*** DATA FOR THE TASK ***

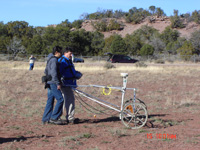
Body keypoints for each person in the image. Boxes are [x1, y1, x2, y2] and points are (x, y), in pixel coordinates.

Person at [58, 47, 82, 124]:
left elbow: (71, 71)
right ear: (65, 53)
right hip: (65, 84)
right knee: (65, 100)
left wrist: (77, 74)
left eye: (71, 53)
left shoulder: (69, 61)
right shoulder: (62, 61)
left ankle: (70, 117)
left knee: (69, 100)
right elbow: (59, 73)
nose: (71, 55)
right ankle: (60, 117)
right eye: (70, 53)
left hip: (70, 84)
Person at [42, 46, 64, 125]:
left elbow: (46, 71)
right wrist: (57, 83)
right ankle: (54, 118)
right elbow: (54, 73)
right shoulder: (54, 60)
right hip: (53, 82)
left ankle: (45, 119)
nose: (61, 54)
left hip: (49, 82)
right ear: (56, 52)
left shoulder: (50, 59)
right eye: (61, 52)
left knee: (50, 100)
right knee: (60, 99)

*** End of DATA FOR THE TASK ***
*** DATA FOR THE TASK ***

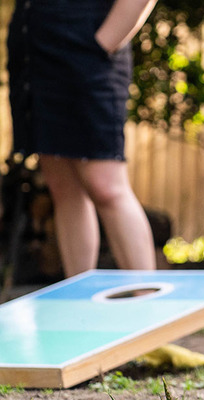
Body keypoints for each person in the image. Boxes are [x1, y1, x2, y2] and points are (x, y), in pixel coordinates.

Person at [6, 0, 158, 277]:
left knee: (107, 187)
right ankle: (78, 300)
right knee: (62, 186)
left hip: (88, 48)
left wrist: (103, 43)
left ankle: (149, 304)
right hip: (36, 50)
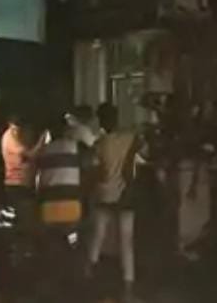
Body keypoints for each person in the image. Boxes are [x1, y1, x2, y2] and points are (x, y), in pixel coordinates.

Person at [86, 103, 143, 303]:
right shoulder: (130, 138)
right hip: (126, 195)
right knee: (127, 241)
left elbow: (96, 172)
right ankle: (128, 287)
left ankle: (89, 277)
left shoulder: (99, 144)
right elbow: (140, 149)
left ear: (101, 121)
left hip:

*** End of DATA FOR THE TASK ***
*** DATA FOR THE TASK ***

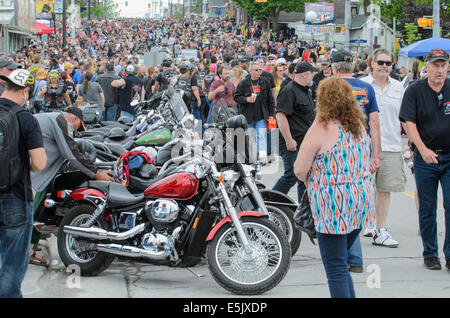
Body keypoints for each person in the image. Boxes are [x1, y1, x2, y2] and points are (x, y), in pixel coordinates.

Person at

*** End of DATA FOR THE TASK ***

(WHAT YOU SHOULD DO) Send back an exact copy of only the lines from the line with "right ear: (65, 53)" up to and including the line with "right knee: (60, 99)" in the data above.

(TASK SOLUTION)
right ear: (65, 53)
right hip: (65, 84)
right knee: (65, 100)
left wrist: (77, 74)
left eye: (71, 53)
left shoulder: (69, 61)
right shoulder: (62, 61)
left ankle: (70, 117)
left knee: (69, 100)
right elbow: (59, 73)
nose: (71, 55)
right ankle: (60, 117)
right eye: (70, 53)
left hip: (70, 84)
Person at [42, 46, 64, 125]:
left elbow: (46, 71)
right wrist: (57, 83)
right ankle: (54, 118)
right elbow: (54, 73)
right shoulder: (54, 60)
right hip: (53, 82)
left ankle: (45, 119)
nose: (61, 54)
left hip: (49, 82)
right ear: (56, 52)
left shoulder: (50, 59)
right eye: (61, 52)
left knee: (50, 100)
right knee: (60, 99)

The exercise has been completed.